At Dallas Animal Services (DAS), good relationships with rescue groups have not only saved animals’ lives, they’ve had a wonderful effect on staff morale, says shelter manager Jody Jones. Even though one local rescue group got in "a little over their head" not long ago, taking in more animals than it could care for, Jones says that was in no way typical. It’s "not the norm for that to happen with your transfer partners. Not at all."

On the contrary, Jones says, rescue relationships have been a huge boon to her shelter, enabling them to save many more animals, and she wanted to make sure that other animal control agencies reading the Animal Sheltering got that message loud and clear. DAS loves its transfer and placement partners, and Jones and Mark Cooper, the officer who’s been coordinating the agency’s work with rescues, want to see animal services around the country embrace external placement groups and work toward an institutional culture that treats them as partners.

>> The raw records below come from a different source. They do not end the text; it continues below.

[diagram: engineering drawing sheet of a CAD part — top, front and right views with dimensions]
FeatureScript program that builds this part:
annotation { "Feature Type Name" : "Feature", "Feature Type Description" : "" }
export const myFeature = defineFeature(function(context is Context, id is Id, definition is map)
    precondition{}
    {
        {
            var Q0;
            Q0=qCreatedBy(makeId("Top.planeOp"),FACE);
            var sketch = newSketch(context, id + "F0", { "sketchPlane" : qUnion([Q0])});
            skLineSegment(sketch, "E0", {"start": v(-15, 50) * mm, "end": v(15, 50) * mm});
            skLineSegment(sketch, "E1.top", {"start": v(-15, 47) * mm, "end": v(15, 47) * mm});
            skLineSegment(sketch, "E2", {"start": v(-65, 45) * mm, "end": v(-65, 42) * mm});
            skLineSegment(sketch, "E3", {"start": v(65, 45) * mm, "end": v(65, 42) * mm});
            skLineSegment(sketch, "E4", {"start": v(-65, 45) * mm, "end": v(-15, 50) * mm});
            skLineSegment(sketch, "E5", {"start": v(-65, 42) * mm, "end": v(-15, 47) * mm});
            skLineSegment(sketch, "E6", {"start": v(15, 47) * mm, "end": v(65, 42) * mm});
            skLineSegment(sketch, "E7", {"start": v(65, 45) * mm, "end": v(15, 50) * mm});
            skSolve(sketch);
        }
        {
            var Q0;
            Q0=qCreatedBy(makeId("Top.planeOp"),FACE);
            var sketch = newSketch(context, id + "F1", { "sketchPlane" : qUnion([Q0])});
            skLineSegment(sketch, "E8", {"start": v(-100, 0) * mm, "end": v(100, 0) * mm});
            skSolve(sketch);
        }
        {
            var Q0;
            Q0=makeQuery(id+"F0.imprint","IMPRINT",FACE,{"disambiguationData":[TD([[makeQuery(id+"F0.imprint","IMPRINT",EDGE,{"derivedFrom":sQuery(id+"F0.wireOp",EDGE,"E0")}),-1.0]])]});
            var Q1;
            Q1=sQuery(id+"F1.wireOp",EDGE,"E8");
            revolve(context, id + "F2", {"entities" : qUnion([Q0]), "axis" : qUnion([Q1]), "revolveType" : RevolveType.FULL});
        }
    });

Delivering that message is one of the primary goals of this story. In the names of all the shelters that have found amazing transfer partners in their communities, let’s say it clearly: Rescue groups, thank you. Every day you help save thousands of animals. The progress the humane field has made in lowering euthanasia rates could not have happened without you. Shelters should no more avoid working with rescues because of the occasional bad actor than adopters should avoid shelters due to one bad experience.